The sale of Canadian credit card service provider, CUETS Financial Ltd., to the Bank of America will be of concern. Because of this corporate buyout, many of Canada’s 5 million Credit Union members – some of them CUPE members – won’t have access to credit card services while in Cuba.

“CUETS, now a subsidiary of MBNA Canada Bank, is the dominant MasterCard provider in Canada. With this corporate buyout, CUETS’s Canadian credit card services are subject to U.S. laws that apply to its U.S. parent company,” says a letter to Foreign Minister Maxime Bernier and Industry Minister Jim Prentice.

The 50-year-old U.S. regime of sanctions against Cuba and “laws like the 1992 Cuban Democracy Act and the 1996 Helms-Burton Act, for example, are at odds with Canadian foreign policy,” the letter adds. “This regime prohibits U.S. companies and their subsidiaries from providing financial or other services in Cuba.”

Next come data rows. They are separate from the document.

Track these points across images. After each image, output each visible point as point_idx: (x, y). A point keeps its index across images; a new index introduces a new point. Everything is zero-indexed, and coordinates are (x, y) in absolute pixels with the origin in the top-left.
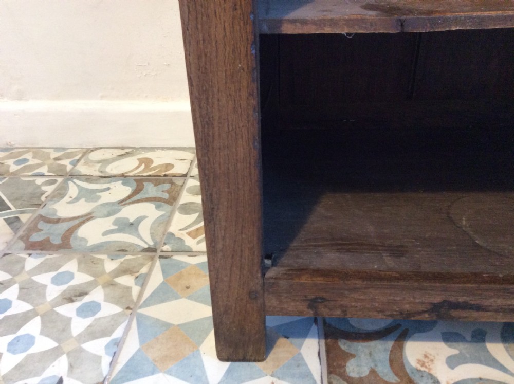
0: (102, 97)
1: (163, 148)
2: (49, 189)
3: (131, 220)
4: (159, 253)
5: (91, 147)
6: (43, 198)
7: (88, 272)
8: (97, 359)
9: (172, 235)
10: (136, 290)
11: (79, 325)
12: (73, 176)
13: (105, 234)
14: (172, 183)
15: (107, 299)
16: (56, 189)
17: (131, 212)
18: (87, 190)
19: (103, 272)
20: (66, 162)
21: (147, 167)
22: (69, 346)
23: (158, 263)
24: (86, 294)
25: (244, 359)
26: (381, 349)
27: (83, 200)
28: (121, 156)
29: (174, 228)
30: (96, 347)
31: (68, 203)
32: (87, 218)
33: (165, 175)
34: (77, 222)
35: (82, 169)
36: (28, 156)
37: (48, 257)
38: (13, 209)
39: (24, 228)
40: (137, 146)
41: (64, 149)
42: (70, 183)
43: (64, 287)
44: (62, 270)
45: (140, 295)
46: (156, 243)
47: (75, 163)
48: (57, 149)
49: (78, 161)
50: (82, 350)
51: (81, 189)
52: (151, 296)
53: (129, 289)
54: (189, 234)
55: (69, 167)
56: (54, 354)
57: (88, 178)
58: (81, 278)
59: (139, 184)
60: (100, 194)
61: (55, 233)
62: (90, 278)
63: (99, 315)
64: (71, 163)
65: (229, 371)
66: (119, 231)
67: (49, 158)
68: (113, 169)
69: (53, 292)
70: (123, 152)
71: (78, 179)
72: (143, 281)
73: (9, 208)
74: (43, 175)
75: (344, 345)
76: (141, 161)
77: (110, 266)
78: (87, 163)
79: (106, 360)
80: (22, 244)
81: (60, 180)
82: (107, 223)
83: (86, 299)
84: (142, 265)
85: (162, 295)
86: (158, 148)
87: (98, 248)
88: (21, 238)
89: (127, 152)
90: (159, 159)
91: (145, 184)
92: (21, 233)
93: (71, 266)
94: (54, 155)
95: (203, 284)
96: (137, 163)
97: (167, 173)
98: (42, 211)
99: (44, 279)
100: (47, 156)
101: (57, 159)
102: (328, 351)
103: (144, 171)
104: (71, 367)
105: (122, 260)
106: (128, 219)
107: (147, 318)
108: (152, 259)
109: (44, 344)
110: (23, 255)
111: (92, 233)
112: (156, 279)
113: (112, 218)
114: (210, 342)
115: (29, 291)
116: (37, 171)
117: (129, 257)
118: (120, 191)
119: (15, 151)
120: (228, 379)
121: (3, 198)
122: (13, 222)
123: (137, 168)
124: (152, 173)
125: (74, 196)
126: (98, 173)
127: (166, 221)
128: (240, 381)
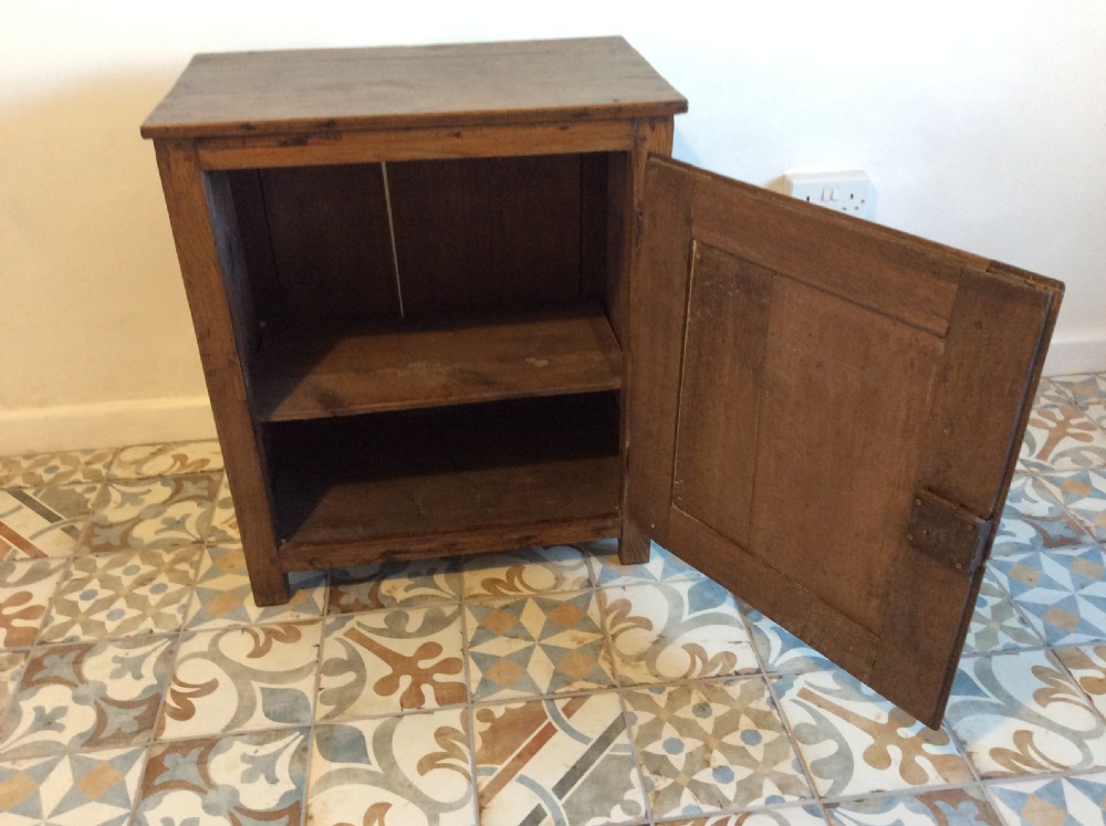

Also of concern, the letter says, is that the buyout represents an erosion of Canadian sovereignty, experienced in a very direct way by ordinary Canadians,” Over 638,000 Canadians travel to Cuba annually and spend more than $579 million. “This is a clear example of the corporate hollowing out of Canadian businesses through foreign takeovers – particularly U.S. takeovers – and in effect an erosion of Canadian sovereignty.”

The letter calls on the Canadian government to end support for the U.S. blockade rather than giving the American Administration more encouragement to further ostracize Cuba and its people from world markets.